Another benefit of the drug is that it has also shown an improved efficacy to those who are intolerant to allopurinol. There are people who cannot take allopurinol, with some even exhibiting hypersensitivity or severe allergic reactions to allopurinol, with even fatal adverse effects. With the emergence of this new medication, however, those people who are intolerant to allopurinol will now have their own medication to help them lower their blood uric acid levels.
One of the benefits of allopurinol when it was introduced during its time was that it can be used even in patients with poor kidney function. As uric acid is excreted along with urine, it should be logical that an increase in urination will also increase the excretion of excess uric acid. However, there are patients with impaired or damaged kidneys, resulting to poor filtering of wastes. Causing the body to increase its production of urine when the kidneys are already damaged will cause more harm.
Allopurinol was ideal at the time because it is not a uricosuric drug, meaning it is not a drug that promotes or increases the production of urine. This means that allopurinol can be administered even to gout sufferers with poor renal function.
The good news is that febuxostat is non-uricosuric as well, meaning it can be administered to those with allopurinol intolerance and to those with poor kidney functions as well.
Comparison of Side Effects
The efficacy of a drug is a major component, but so are its side effects. A drug might be extremely effective, but if it will leave the patient with long term side effects that are debilitating or even fatal, it will not be of much use.
Both febuxostat and allopurinol have side effects—some are more adverse than others. However, febuxostat side effects are generally milder in comparison to allopurinol.
To give a better view of the comparison, here are the possible side effects of allopurinol:
- Hypersensitivity syndrome—potentially fatal
- Skin rash
- Worsened kidney function
- Toxic epidermal necrolysis
- Steven-Johnson syndrome
- Aplastic anemia
- Interstitial nephritis
- Peripheral neuritis, although rare
- Possible congenital defects when taken during pregnancy
Here are the febuxostat side effects that could occur:
- Skin rash
- Joint pain
- An increase in the serum enzyme of the liver
Judging from this comparison, it appears that febuxostat has fewer side effects than allopurinol. However, it is far from being a perfect gout medication as well.

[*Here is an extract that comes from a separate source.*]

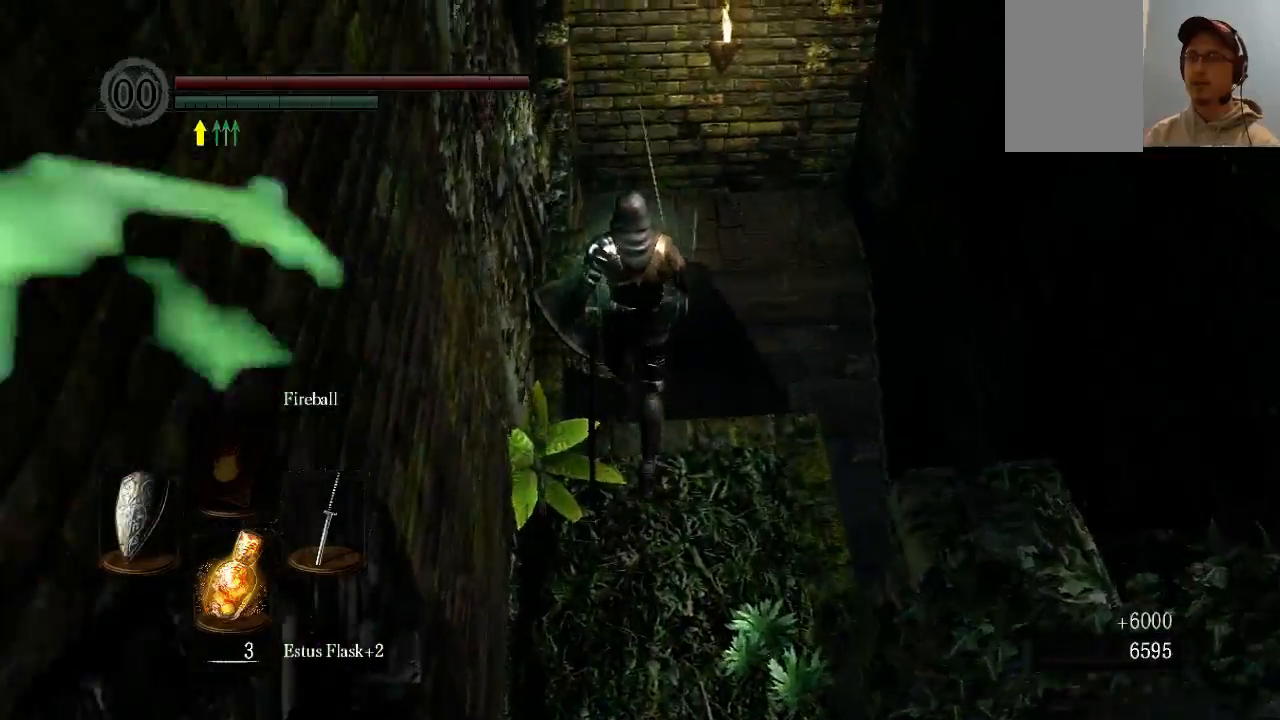
{"buttons": ["B"], "left_stick": "up", "right_stick": "center", "events": []}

Particularly, the medication has not been proven to provide any relief or any positive effect on patients with an ongoing attack of gouty arthritis. It has also not shown any improvements in terms of tophi formation and elimination, meaning as of now, febuxostat will be better as a preventive medication of gout’s fourth stage, or the chronic tophaceous gout stage. In this regard, it is the same as allopurinol, in that both are better as preventive medications rather than curative medications. It is now a big question whether the long-term use of febuxostat will be more cost-efficient than the long-term use of allopurinol. Currently, there have been no results to answer that question.

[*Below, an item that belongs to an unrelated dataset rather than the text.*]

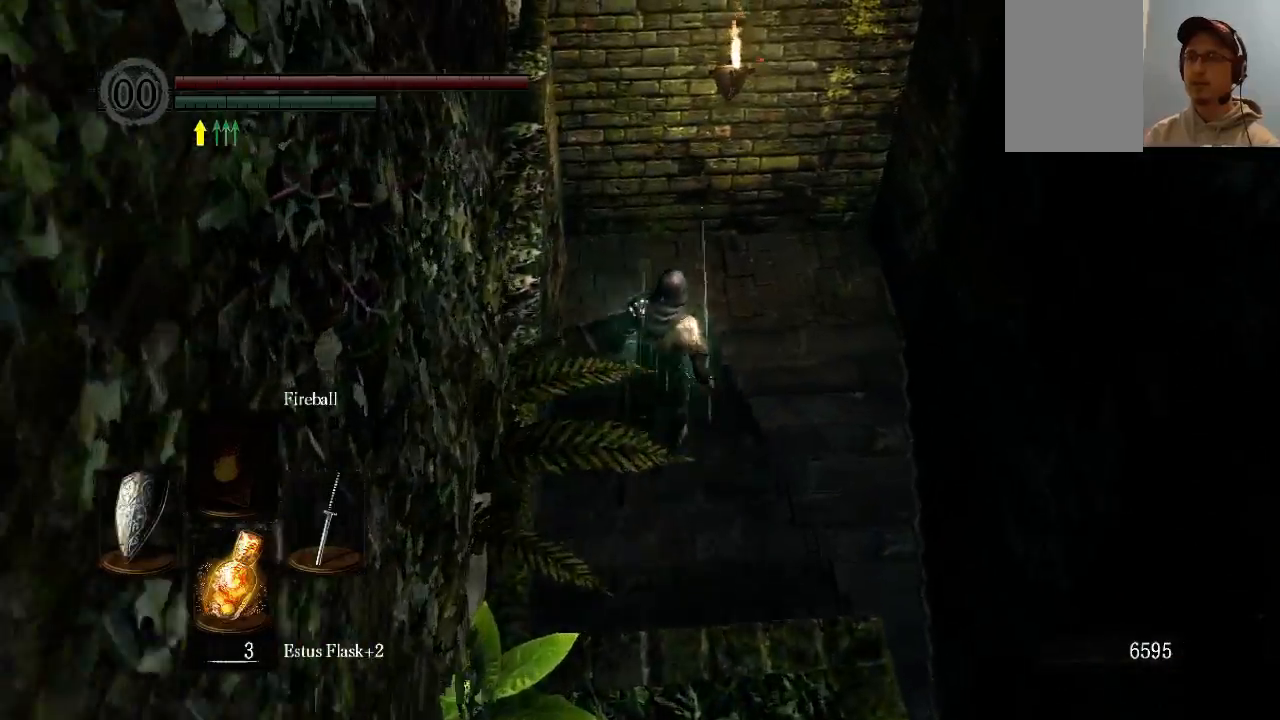
{"buttons": ["B"], "left_stick": "up", "right_stick": "center", "events": []}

Is febuxostat better than allopurinol? It is hard to say. As a preventive drug, both are equally effective in lowering uric acid levels, though the former has proven to be more effective. Febuxostat has also shown to produce fewer and milder side effects than allopurinol, which is a great alternative for those with hypersensitivity issues. However, it is still unclear whether its prolonged use will still be as cost-effective as allopurinol, the current drug of choice. In the end, these medications alone will not banish gout for good—it must be coupled with a healthier lifestyle and with healthier food choices.